_The task_: Please write the next part of the article on using PostgreSQL as a graph database, picking up right after its final sentence.

Using PostgreSQL as a graph database

Cover image

Who needs a graph database when you already have PostgreSQL

by Krzysztof Dryś · 4 min read backends databases SQL

This is a short story of how we used PostgreSQL to store and query graphs. This is a story with a happy ending because we found a simple and cheap solution to what seemed a complex problem.

Why would you store graphs in an SQL database?permalink

To begin with, we have data that looks like a graph. Additionally, we have a lot of experience with operating SQL databases and little-to-none experience with graph databases. I don't mean only using them. I mean stuff like high availability, backups and performance monitoring.

So we searched for the possible solutions and found this paper. It is not exactly an easy read, but it makes one thing very clear. SQL database can be efficiently used to store and query graph data. To quote the abstract:

We show that existing mature, relational optimizers can be exploited with a novel schema to give better performance for property graph storage and retrieval than popular noSQL graph stores.

Getting our hands dirtypermalink

Before we implement anything, let's look at the business case. After all, we want the schema to model "the real world".

What entities do we have at Ingrid? Our mission is to create a great delivery experience for everyone. Our entities are: order, shipment, package and tracking number. Actually, there are a few more, but let's keep it simple.

What are the possible relations between them? Well, it's complicated.

The online shop uses Ingrid to show shipping options to an end-customer. End-customer places an order, which is then sent to them using one or many shipments. Each shipment can have many packages (in the case of a big cart, which does not fit one package). Each package can have many tracking numbers (think: multi-leg delivery). Merchant can also book a shipment in an external service and attach the tracking number to an order created in Ingrid.

Anything can be a part of anything (sort of).

The schema

We want to translate this graph of relations into a database schema. Entities (order, shipment, tracking number etc.) will be nodes. An edge will indicate that there is a relationship between two nodes (in our case "is part of").

_Lines from a data source_:
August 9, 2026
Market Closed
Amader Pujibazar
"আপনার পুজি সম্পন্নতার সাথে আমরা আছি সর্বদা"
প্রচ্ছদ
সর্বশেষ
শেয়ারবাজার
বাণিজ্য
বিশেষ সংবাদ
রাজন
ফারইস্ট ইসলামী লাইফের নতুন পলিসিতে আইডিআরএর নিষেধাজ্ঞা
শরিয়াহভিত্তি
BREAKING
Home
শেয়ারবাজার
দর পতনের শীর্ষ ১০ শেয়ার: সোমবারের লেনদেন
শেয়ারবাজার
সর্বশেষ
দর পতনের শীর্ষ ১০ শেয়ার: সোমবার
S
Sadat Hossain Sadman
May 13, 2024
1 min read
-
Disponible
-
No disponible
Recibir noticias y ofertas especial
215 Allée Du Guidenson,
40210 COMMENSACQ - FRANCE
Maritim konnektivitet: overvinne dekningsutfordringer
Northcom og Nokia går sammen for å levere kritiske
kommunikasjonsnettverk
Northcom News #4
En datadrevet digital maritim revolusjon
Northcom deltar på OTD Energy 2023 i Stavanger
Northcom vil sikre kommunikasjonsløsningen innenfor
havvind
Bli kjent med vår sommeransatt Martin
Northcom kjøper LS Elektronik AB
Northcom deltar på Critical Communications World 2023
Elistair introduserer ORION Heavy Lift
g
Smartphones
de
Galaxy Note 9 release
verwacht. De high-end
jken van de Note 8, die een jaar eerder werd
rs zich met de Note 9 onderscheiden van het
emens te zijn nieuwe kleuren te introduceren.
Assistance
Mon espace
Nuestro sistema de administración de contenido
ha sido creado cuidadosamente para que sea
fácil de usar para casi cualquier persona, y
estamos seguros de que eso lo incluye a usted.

==

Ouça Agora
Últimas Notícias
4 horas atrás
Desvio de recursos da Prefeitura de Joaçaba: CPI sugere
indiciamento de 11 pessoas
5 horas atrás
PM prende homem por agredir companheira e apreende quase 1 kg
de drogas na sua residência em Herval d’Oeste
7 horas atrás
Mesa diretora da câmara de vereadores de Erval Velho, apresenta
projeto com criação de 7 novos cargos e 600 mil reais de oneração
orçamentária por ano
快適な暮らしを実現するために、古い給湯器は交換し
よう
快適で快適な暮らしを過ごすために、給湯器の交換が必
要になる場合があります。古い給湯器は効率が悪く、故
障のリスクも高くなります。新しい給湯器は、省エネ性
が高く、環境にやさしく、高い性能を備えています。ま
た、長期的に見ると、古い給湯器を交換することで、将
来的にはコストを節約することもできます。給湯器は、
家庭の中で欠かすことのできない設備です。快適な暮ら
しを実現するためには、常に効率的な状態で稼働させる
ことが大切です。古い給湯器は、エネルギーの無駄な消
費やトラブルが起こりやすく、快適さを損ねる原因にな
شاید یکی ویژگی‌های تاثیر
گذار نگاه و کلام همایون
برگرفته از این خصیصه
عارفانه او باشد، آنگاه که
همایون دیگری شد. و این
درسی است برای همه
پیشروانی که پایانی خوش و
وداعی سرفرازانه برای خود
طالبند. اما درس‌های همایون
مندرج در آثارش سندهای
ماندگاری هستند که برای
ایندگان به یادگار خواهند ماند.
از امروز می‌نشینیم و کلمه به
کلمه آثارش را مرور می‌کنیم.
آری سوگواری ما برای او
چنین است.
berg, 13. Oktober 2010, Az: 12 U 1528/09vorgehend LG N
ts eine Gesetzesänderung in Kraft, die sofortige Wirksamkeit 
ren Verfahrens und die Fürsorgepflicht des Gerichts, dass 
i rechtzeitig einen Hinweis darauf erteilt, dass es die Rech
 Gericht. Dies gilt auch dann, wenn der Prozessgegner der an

* * *

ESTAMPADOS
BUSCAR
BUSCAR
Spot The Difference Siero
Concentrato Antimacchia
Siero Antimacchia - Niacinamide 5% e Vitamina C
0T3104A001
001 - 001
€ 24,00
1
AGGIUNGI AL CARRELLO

_Answer box_:
CREATE TYPE entity_type AS ENUM (
'order',
'tracking_number',
'shipment',
'package',
);

-- entity is a node of our graph.
-- It represents a business entity in our system.
CREATE TABLE entity (
node_id BIGSERIAL,
entity_type entity_type NOT NULL,
entity_id TEXT NOT NULL,
PRIMARY KEY (node_id)
);

CREATE UNIQUE INDEX entity_entity_type_entity_id_unique_indx ON entity (entity_type, entity_id);

-- relation is an edge of a graph.
-- It represents "is part of" relationship.
CREATE table relation (
parent BIGINT NOT NULL,
child BIGINT NOT NULL,
PRIMARY KEY (parent, child),
);

CREATE INDEX relation_child_parent_indx ON relation(child, parent);

We distinguish between the primary key (node_id) and the business identifier (composed of entity_type and entity_id). This is to make indexes smaller and queries faster. Moreover, inserting is faster when your primary key is serial. This is because you always append to the end of the table. Though admittedly, we have no benchmark to prove these claims.

Querying

How do you search data in such tables? Here is query used to find all orders connected to a particular tracking number:

WITH RECURSIVE traverse(node_id, entity_type, entity_id) AS (
SELECT
node_id,
entity_type,
entity_id
FROM
entity
WHERE
entity.entity_id = $1 AND
entity.entity_type = 'tracking_number'
UNION ALL
SELECT
entity.node_id,
entity.entity_type,
entity.entity_id
FROM traverse JOIN
relation ON traverse.node_id = relation.child JOIN
entity ON relation.parent = entity.node_id
)
SELECT
traverse.entity_id as order_id
FROM traverse
WHERE traverse.entity_type = 'order'
GROUP BY traverse.entity_id
ORDER BY traverse.entity_id ASC
LIMIT $2;

This was the first recursive SQL query used in Ingrid, so everyone needed a little reminder of how this works.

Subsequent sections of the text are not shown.